С библиотеками здесь и правда было не очень. Беллетристики не было как таковой. Не запрещалось, просто никому в голову не приходило. Книги были дороги, хотя и книгопечатание вроде давно изобрели, но то ли бумаги было мало, то ли еще что, но библиотеки были редки и бедны, в основном при королях и в Гильдии магов, большое количество книг и тем более рукописей вообще считались запретными, как Хроники Былого, ради которых шуту пришлось долго ублажать в постели королеву. Правда, Хроники были рукописью и содержали много материалов, нелестно характеризующих лиц, которых принято было считать непогрешимыми. Частные коллекции были тоже почти уникальны: если в доме какого-то просвещенного барона был пяток книг, его считали богатеем. Наукой как таковой занимались преимущественно в Гильдии магов, впрочем, никому не возбранялось проявлять инициативу, и Верховный маг даже поощрял энтузиастов. Король Родаг предпочитал поощрять изобретателей вне зависимости от направления изобретений: хоть плуга с несколькими лемехами, хоть нового мельничного колеса, хоть нового способа производства черепицы. Образованные люди вне Гильдии магов были нередки, конечно, это были не крестьяне или мелкие торговцы, но совсем необязательно аристократы или богачи. Способного и мечтающего учиться ребенка могли и отправить в школу, а школы содержала только Гильдия магов. Если ребенок проявлял свою талантливость, его учили до тех пор, пока ему самому не надоедало или он не уходил в самостоятельное плавание. И все это совершенно бесплатно, хотя пожертвования на образование активно приветствовались. Шут, неохотно вспоминавший свое детство, сказал, что читать учился дома и развивать тему не стал.

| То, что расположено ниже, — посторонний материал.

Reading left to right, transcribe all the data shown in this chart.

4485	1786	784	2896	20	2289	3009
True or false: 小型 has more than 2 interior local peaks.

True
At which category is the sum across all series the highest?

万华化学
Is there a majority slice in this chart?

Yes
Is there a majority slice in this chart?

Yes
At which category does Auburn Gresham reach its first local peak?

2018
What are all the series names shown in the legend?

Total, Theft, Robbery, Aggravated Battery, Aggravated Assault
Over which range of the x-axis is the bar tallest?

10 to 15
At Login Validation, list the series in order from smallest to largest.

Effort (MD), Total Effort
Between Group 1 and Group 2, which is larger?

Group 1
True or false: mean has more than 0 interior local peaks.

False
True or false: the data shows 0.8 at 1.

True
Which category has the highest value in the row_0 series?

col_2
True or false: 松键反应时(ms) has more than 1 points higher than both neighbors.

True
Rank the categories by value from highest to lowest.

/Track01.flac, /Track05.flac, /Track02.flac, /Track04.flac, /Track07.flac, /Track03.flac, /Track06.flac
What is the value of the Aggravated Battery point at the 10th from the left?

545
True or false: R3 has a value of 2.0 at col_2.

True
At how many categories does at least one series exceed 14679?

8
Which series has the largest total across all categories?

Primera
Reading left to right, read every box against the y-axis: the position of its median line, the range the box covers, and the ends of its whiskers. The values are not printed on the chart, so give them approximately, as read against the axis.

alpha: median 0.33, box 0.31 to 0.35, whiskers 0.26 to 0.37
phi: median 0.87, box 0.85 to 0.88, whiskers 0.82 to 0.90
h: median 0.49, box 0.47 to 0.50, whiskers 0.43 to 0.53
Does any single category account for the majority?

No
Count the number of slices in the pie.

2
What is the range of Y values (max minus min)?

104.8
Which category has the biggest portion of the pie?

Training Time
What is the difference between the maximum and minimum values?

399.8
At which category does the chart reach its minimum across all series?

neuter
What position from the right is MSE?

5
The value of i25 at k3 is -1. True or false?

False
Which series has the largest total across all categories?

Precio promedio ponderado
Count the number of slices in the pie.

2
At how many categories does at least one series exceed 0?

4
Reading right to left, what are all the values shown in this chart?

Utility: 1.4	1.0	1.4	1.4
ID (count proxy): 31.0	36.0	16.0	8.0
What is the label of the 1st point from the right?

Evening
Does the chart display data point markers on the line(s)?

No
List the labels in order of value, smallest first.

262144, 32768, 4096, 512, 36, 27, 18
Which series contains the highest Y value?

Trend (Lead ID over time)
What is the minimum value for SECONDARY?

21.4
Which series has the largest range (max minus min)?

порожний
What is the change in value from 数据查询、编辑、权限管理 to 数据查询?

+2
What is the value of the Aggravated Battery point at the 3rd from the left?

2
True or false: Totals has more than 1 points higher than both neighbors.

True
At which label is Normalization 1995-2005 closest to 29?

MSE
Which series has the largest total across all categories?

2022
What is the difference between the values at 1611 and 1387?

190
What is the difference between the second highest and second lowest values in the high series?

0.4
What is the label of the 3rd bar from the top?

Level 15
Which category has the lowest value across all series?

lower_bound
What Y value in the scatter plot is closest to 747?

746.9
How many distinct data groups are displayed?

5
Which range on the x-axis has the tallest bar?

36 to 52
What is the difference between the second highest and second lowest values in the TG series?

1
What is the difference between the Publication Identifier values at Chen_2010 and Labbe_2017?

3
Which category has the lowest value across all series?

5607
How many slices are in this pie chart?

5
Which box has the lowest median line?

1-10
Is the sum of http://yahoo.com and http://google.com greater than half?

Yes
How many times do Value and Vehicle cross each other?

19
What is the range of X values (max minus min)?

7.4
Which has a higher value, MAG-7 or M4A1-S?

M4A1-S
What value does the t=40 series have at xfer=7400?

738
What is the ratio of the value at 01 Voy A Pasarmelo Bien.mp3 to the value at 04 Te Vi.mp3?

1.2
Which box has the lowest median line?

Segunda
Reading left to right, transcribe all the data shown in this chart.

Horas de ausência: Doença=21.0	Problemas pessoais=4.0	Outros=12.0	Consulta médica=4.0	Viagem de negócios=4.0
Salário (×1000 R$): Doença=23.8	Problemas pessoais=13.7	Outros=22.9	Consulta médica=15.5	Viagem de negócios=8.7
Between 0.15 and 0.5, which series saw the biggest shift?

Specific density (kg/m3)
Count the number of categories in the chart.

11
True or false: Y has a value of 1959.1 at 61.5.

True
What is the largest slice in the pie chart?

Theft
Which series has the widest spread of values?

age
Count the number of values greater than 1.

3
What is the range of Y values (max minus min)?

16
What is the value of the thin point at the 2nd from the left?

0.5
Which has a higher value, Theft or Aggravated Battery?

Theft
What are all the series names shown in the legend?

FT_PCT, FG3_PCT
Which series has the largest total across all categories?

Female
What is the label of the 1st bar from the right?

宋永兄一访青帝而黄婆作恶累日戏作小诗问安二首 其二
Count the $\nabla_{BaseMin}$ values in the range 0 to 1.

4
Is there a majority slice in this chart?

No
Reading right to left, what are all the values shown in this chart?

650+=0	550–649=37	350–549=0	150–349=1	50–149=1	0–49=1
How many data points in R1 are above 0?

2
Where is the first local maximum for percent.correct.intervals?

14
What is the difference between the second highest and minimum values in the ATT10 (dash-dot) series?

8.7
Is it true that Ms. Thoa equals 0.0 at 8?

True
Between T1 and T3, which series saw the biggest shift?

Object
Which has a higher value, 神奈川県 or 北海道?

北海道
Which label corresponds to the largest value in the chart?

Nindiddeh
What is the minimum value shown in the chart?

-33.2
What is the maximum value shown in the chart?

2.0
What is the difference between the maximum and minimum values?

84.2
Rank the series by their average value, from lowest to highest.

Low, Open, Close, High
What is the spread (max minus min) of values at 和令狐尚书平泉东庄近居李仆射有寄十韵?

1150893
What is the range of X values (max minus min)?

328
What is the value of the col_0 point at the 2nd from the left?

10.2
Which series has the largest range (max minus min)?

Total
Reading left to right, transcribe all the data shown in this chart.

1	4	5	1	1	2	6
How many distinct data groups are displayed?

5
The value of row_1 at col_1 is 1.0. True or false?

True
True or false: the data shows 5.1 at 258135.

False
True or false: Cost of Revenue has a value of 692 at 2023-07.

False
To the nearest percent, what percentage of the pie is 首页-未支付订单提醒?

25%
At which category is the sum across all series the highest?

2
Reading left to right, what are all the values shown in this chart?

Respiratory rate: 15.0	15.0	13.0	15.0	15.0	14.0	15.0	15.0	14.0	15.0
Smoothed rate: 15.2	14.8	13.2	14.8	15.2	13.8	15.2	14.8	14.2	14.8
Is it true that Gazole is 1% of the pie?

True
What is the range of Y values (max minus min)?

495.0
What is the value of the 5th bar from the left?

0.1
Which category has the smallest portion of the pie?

На следующий день Маркус вернулся из разведки чуть живой. Его шатало как крепко пьяного. Шута как волной смыло с незатейливого ложа, и он едва успел подхватить Проводника под мышки. Рукав куртки ниже локтя был разодран, и, хотя рана оказалась вроде бы не смертельной, шут мгновенно стал серьезным. Ох… Маркус же говорил, что запах крови должен выветриться, потому что иначе по Пути не пройти…

Он терял силы на глазах несмотря на тугую повязку, сделанную шутом из их грязного полотенца. Чахлая трава, на которую попали капли крови, хищно шевелилась. Поднялся легкий ветерок, а ведь до этого царила полная тишина, которую так и хотелось назвать Безмолвием. С большой буквы. Лена беспомощно посмотрела на шута, тот кивнул и резко встал, чтобы уйти.

– Нет, – прошептал Маркус, – не надо жертв. Я все равно… не смогу. Уже не смогу. Сам понимаешь, для этого кое-какие силы все же нужны. Граница рядом, я ее видел уже. Завтра бы дошли. Запоминай…

– А если сейчас? – перебил шут. – Я тебя дотащу.

– Далеко еще. Ну дотащишь… А через Границу как? Запоминай. Я дольше чем до утра не дотяну все равно. Первый поворот налево, третий налево, опять третий, но направо, а там ты ее просто увидишь. И осторожно. Делиену береги.

Лена легла с ним рядом, обняла покрепче и прижалась губами к его рту.

– Вот-вот, – прокомментировал шут, – нечего языком чесать, займись-ка лучше делом. С поцелуями-то справишься? Она и так дает силу. – Он принялся собирать вещи, сноровисто связал в скромный узелок все, что у них оставалось. – Лена, это придется нести тебе, но он уже не тяжелый. Дорогу я запомнил. Пойдем сейчас, будем останавливаться, как только он начнет слабеть. Ты снова дашь ему силу. Может быть, – голос прервался, но он геройски закончил: – Может быть, у него появился достаточно сил для…

– Обойдусь, – отдышавшись и заметно бодрее отказался Маркус. – Ну смотри. Я тяжелый. А вот идти все-таки не смогу.